Stored items:

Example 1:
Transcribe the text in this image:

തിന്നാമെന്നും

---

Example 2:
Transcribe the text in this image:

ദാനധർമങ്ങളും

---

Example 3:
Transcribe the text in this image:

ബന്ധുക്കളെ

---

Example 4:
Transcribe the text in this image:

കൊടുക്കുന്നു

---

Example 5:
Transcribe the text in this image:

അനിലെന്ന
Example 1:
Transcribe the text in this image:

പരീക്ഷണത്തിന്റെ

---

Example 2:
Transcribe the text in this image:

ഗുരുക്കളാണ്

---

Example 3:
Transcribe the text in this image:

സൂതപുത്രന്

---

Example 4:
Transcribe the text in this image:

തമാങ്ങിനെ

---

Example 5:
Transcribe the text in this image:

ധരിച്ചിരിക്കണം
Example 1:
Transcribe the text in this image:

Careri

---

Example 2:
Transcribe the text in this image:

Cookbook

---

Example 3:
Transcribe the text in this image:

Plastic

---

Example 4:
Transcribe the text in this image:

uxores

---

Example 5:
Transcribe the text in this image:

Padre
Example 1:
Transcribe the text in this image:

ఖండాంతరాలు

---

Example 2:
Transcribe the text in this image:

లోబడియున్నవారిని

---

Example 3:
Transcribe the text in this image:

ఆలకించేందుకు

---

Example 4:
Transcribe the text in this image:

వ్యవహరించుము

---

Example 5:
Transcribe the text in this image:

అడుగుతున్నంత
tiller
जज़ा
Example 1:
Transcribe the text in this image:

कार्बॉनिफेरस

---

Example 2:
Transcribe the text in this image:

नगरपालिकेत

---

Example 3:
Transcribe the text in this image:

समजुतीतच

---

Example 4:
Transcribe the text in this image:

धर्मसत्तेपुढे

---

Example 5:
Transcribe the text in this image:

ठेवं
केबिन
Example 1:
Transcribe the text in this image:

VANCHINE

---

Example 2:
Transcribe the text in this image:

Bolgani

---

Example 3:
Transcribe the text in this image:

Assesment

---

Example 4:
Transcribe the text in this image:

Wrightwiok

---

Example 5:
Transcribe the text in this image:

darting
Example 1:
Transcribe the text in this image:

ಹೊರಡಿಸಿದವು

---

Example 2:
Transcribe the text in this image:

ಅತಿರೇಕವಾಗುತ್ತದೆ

== Exercise requirements ==
Return the records in their entirety. Keep every character as it is.

== Response area ==
Example 1:
Transcribe the text in this image:

തിന്നാമെന്നും

---

Example 2:
Transcribe the text in this image:

ദാനധർമങ്ങളും

---

Example 3:
Transcribe the text in this image:

ബന്ധുക്കളെ

---

Example 4:
Transcribe the text in this image:

കൊടുക്കുന്നു

---

Example 5:
Transcribe the text in this image:

അനിലെന്ന
Example 1:
Transcribe the text in this image:

പരീക്ഷണത്തിന്റെ

---

Example 2:
Transcribe the text in this image:

ഗുരുക്കളാണ്

---

Example 3:
Transcribe the text in this image:

സൂതപുത്രന്

---

Example 4:
Transcribe the text in this image:

തമാങ്ങിനെ

---

Example 5:
Transcribe the text in this image:

ധരിച്ചിരിക്കണം
Example 1:
Transcribe the text in this image:

Careri

---

Example 2:
Transcribe the text in this image:

Cookbook

---

Example 3:
Transcribe the text in this image:

Plastic

---

Example 4:
Transcribe the text in this image:

uxores

---

Example 5:
Transcribe the text in this image:

Padre
Example 1:
Transcribe the text in this image:

ఖండాంతరాలు

---

Example 2:
Transcribe the text in this image:

లోబడియున్నవారిని

---

Example 3:
Transcribe the text in this image:

ఆలకించేందుకు

---

Example 4:
Transcribe the text in this image:

వ్యవహరించుము

---

Example 5:
Transcribe the text in this image:

అడుగుతున్నంత
tiller
जज़ा
Example 1:
Transcribe the text in this image:

कार्बॉनिफेरस

---

Example 2:
Transcribe the text in this image:

नगरपालिकेत

---

Example 3:
Transcribe the text in this image:

समजुतीतच

---

Example 4:
Transcribe the text in this image:

धर्मसत्तेपुढे

---

Example 5:
Transcribe the text in this image:

ठेवं
केबिन
Example 1:
Transcribe the text in this image:

VANCHINE

---

Example 2:
Transcribe the text in this image:

Bolgani

---

Example 3:
Transcribe the text in this image:

Assesment

---

Example 4:
Transcribe the text in this image:

Wrightwiok

---

Example 5:
Transcribe the text in this image:

darting
Example 1:
Transcribe the text in this image:

ಹೊರಡಿಸಿದವು

---

Example 2:
Transcribe the text in this image:

ಅತಿರೇಕವಾಗುತ್ತದೆ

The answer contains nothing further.